14 Juin 2012 20:30 2. NINI 86
Retrait – Le président Hollande ne fait pas mieux que son prédécesseur.Il avait dit que les troupes d’afghanistan seraient de retour en France fin 2012.
En réalité , ce n’est que le contingent directement combattant qui va être rapatrié au plus tard en fin d’année.
Pourquoi ne pas faire revenir tous les militaires, car il y aura encore des morts.Cette guerre a été un véritable gouffre, sans vrai résultat, avec 83 morts côté français.

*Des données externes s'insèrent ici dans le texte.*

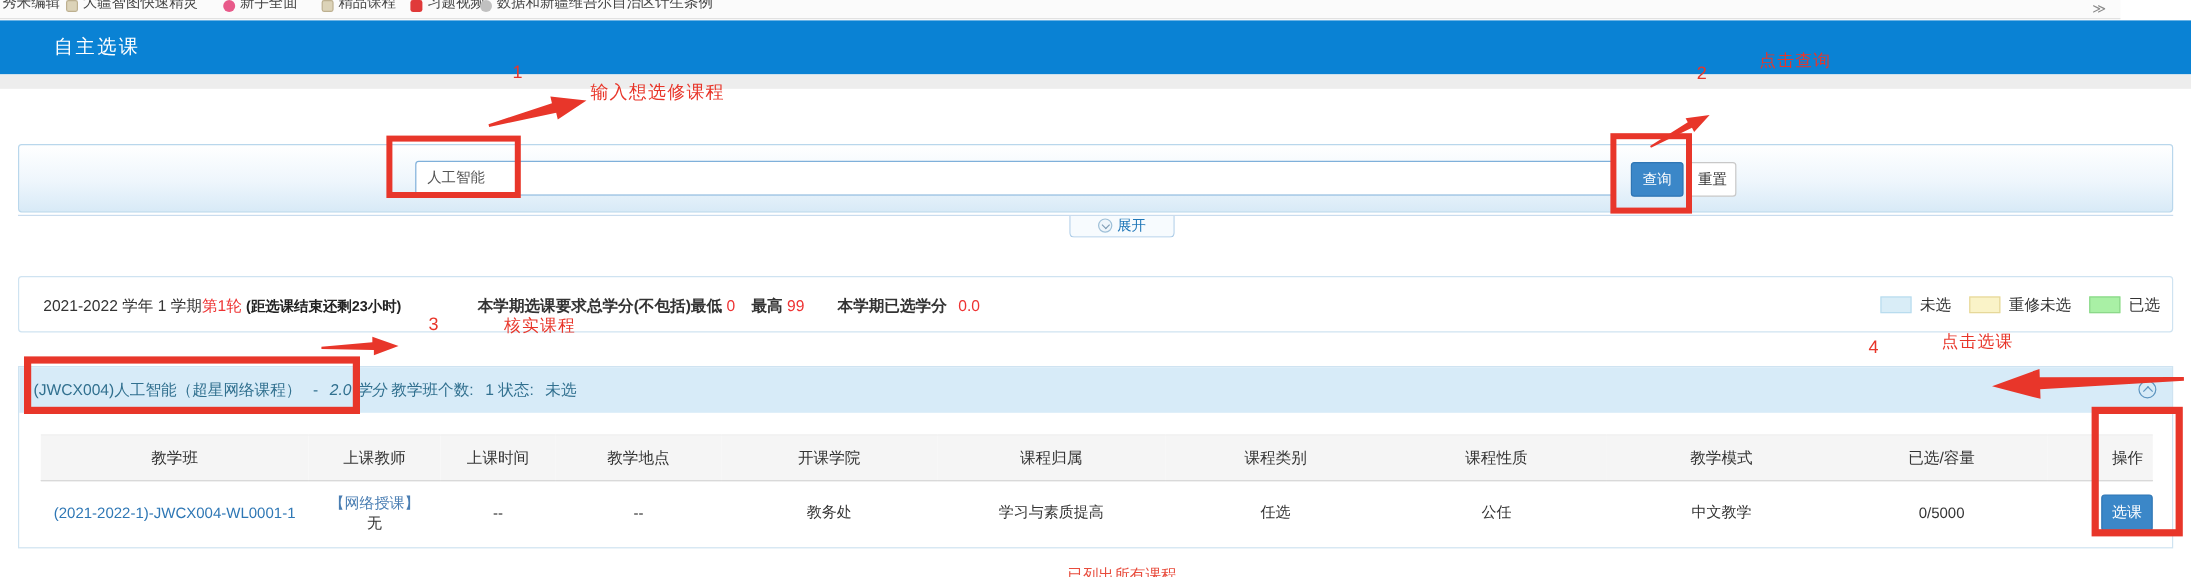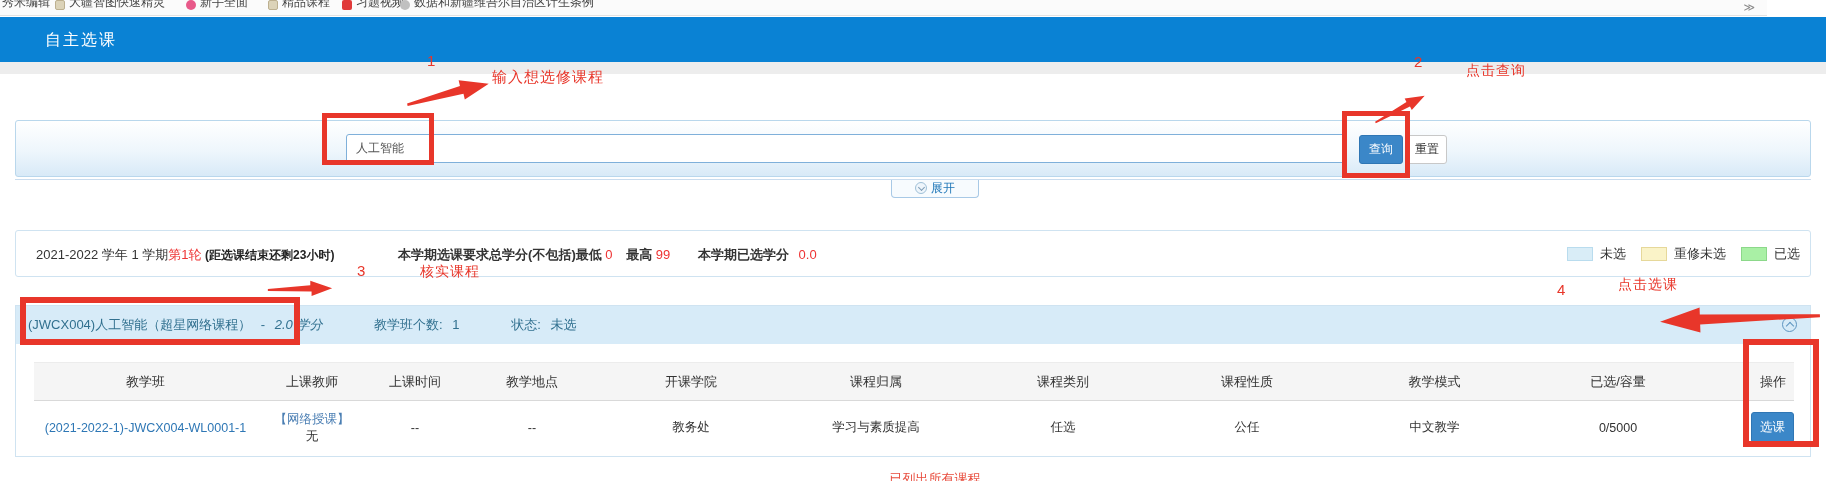--- a/index.html
+++ b/index.html
@@ -224,7 +224,7 @@
   <span class="ann ann-num" style="left:427px; top:52px">1</span>
   <span class="ann ann-lbl ann-lbl-lg" style="left:492px; top:68px">输入想选修课程</span>
   <span class="ann ann-num" style="left:1414px; top:53px">2</span>
-  <span class="ann ann-lbl" style="left:1466px; top:62px">点击查询</span>
+  <span class="ann ann-lbl" style="left:1466px; top:42px">点击查询</span>
   <span class="ann ann-num" style="left:357px; top:262px">3</span>
   <span class="ann ann-lbl" style="left:420px; top:263px">核实课程</span>
   <span class="ann ann-num" style="left:1557px; top:281px">4</span>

15 Juin 2012 13:26 3. bentolila
Entre les matchs de football et les législatives, les résultats vont pleuvoir ce week-end accompagnés de joie ou de larmes, un weekend royal en perspective…
15 Juin 2012 14:37 4. Manureva
Bravo, rien à ajouter, j’aurai écrit la même chose en bien moins bien…
15 Juin 2012 17:10 5. Jean Louis
Lors de la mort du lieutenant Gauvin, major de sa promo à Coët, et de ses cinq camarades le 13 Juillet 2011, j’avais écrit une lettre ouverte à Fillon, que j’ai fait circuler dans nos cercles. Je commençais par « Non Monsieur le Premier Ministre, nos camarades ne sont pas tombés pour la France ». J’ai déjà écrit sur ce blog ce que fut l’action des Services Spéciaux français en Afghanistan depuis l’invasion soviétique en 1979, jusqu’à ce que nos forces soient transformées en supplétives de la bannière étoilée.
Rien à ajouter à votre beau texte. La justice voudrait que la communauté internationale (quelle trouvaille …) fasse le bilan des « bavures » des bombardements et des tirs aveugles des boys du Texas ? Ce que l’on appelle aussi des crimes de guerre. Voir aussi le billet cruel de Patrick Besson dans le Point en vente hier ; lien http://www.lepoint.fr/editos-du-point/patrick-besson/pourquoi-la-france-doit-intervenir-militairement-en-syrie-14-06-2012-1473270_71.php
16 Juin 2012 8:27 6. yanamar
Non, au départ, après le 11 septembre 2001 c’était normal que la France envoie des troupes en renfort des américains qui ont payé chez avec cet attentat. Cela dit, le petit Bush s’en est allé faire une guerre contestable en Irak avec des arguments faux et la complicité Bush-CIA, donc une grosse partie des troupes américaines située en Afghanistan est partie pour l’Irak.
Dès 2007 Sarkozy aurait du rapatrier nos troupes comme avait commencé à la faire Dominique de Villepin.